##### INPUT #####

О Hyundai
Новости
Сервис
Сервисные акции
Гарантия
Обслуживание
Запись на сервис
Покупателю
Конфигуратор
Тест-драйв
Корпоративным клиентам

#####

◆ **TO-DO ITEM**
Could you copy every line of the data above character for character, in the same order, changing nothing?

◆ **EXERCISE OUTPUT**
О Hyundai
Новости
Сервис
Сервисные акции
Гарантия
Обслуживание
Запись на сервис
Покупателю
Конфигуратор
Тест-драйв
Корпоративным клиентам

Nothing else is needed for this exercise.